つまり「ふだんのデザイン」を用意したうえで、「この画面幅のときはこう変える」という上書きを足していくイメージです。
実務ではどこで関係する?
メディアクエリは言葉の意味だけ覚えても、HTML共有の判断にはつながりません。実務では「表示に関係する話か」「検索に関係する話か」「アクセス制限に関係する話か」を分けて考えると整理しやすくなります。
メディアクエリについて迷ったら、相手が安全に開けるか、検索に出してよいか、ブラウザや環境差で壊れないかを順番に確認します。用語理解は、その判断を早くするための道具として使います。手順が決まったら、HTML/ZIPをアップロードして共有URLを発行し、相手に確認してほしい観点と期限を添えて送ります。

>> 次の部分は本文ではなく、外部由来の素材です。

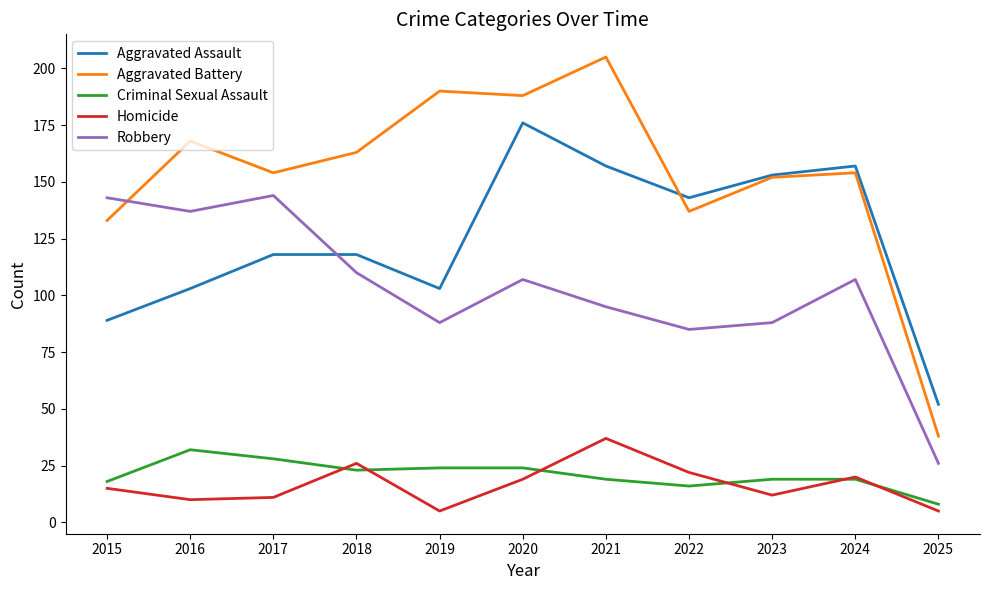

Is it true that Aggravated Assault equals 39 at 2017?

False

- 表示の話: HTML/CSS/JS、パス、ブラウザ互換性を確認する
- 検索の話: noindex、canonical、sitemap、robots.txtの役割を分ける
- 制限の話: URL共有、パスワード、メール認証、会社ドメイン認証を混同しない
- 運用の話: 期限、差し替え、削除、共有メッセージまで決める
画面幅で表示を切り替える手順
スマホとPCで表示を出し分けるレイアウトは、次の順で考えると整理しやすくなります。
- まず土台となる基本のデザインを作る
- 切り替えの境目になる画面幅(ブレークポイント)を決める
- @mediaでその画面幅の条件を書く
- 条件の中に、その幅で変えたい部分のスタイルだけを書く
- ブラウザの幅を実際に変えて、切り替わりを確認する
ブレークポイントの決め方
デザインを切り替える境目の幅を、ブレークポイントと呼びます。スマホ・タブレット・PCといった大まかな区分に合わせて、いくつかの境目を設けるのが一般的です。

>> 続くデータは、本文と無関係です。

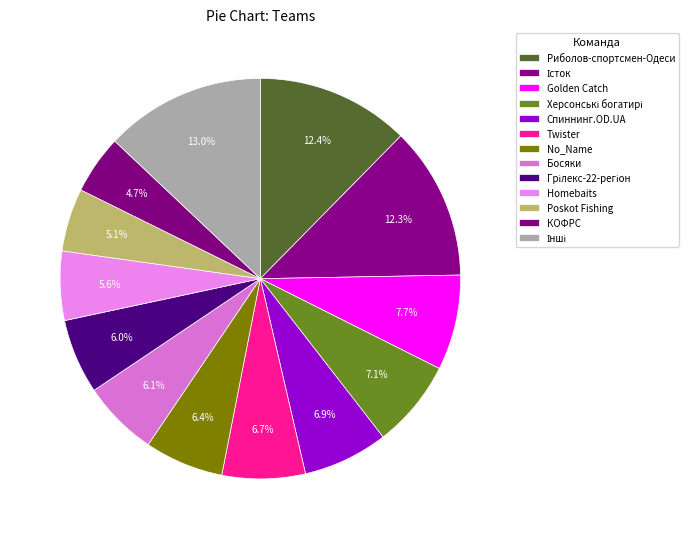

How many segments does this pie chart have?

13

ただし、特定の機種の幅にぴったり合わせようとすると、機種が増えるたびに調整が必要になります。実際のデザインが崩れ始める幅を見ながら境目を決めると、機種に振り回されにくく、長く使える設定になります。
切り替えの確認と共有
メディアクエリの調整は、ブラウザの幅を変えながら切り替わりを確かめる作業の繰り返しです。手元では問題なくても、実際のスマホで見ると印象が違うこともあるため、いろいろな端末での確認が役立ちます。
ギガサイト便では、CSSを含むファイルやZIPをドロップすると共有URLが発行され、QRコードでの配布にも対応しています。発行されたURLのQRをスマホで読み取れば、実機での表示をその場で確認でき、関係者にも同じURLで見てもらえます。
よくある質問
メディアクエリは何のために使いますか
画面の幅などに応じてデザインを切り替えるために使います。一つのHTMLのまま、スマホでは縦並び、PCでは横並び、というように表示を出し分けられ、端末ごとに別ページを用意せずに済みます。
ブレークポイントとは何ですか
デザインを切り替える境目になる画面幅のことです。スマホ・タブレット・PCといった区分に合わせて設けるのが一般的で、デザインが崩れ始める幅を見ながら決めると、機種に左右されにくくなります。
端末ごとに別のページを作る必要はありますか
メディアクエリを使えば、原則として一つのHTMLのままで端末ごとの表示に対応できます。画面幅に応じてスタイルを切り替えることで、別ページを用意しなくても見やすい表示を実現できます。
スマホでの表示はどう確認すればよいですか
ブラウザの幅を変えて確かめるほか、実際のスマホで開いて確認するのが確実です。共有URLのQRコードをスマホで読み取れば、その場で実機の表示を確認でき、見え方のずれにも気づきやすくなります。
実務ではどこで関係する?はHTML共有で必ず理解しておく必要がありますか?
細かな仕様を暗記する必要はありません。ただし、検索に出るか、閲覧者を制限できるか、表示が崩れないかに関わる用語は、共有前の判断材料として押さえておくと安全です。